Yapay Zeka hızla geliyor. Film gibi. Gelelim Tekin Meriçli gelecek hakkında bilim kurgu hayali kurarsa…
- Aslında bu konuda birden fazla hayalim var. Bunlardan biri biyolojik olarak ölmeden önce beynimin ve bilincimin bir bilgisayara aktarılması ve orada öğrenmeye, gelişmeye, ve fikir üretmeye devam etmesi. Merak ettiğim ve görmek istediğim pek çok şey var. Örneğin daha kendi Güneş sistemimizin dışına insansız bir araç ile çok yakın zamanda çıktık, en yakın komşumuz olan Mars’a insan gönderemedik, vs. Bu bilimsel ve teknolojik gelişmelere şahit olmayı çok istiyorum.
Son olarak bu alanda ilerlemek isteyenlere tavsiyelerin nedir?

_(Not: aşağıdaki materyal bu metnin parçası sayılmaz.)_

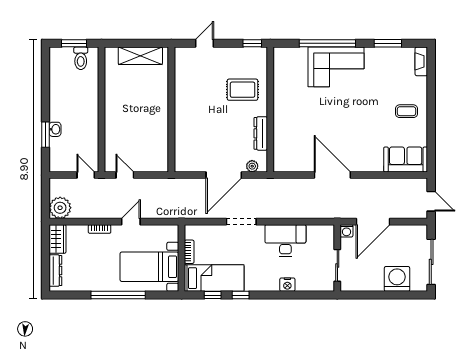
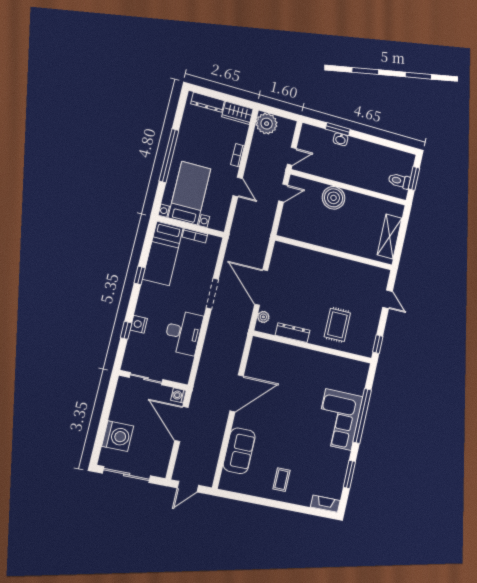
boiler: (116, 123) -> (334, 198), added
sofa: (406, 160) -> (239, 451), moved
window: (213, 295) -> (126, 330), moved

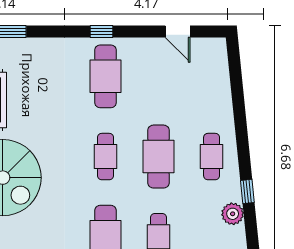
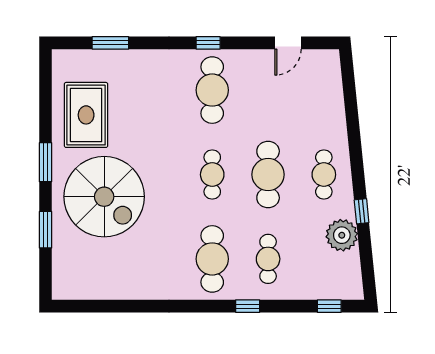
door: (178, 31) -> (288, 43), hinge flipped
plant: (233, 214) -> (342, 235), width x1.36, depth x1.36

- Son 10 yıldan fazladır hep söylediğim gibi, bu alanda ilerlemek isteyenlerin önünde bunu gerçekleştirebilecekleri tüm kaynaklar mevcut. O açıdan çok şanslılar; online dersler, açık kaynak kodlar, blog yazıları, kitaplar, her şey bir klik uzaklıklarında. Bolca okusunlar, izlesinler, uygulasınlar, öğrensinler.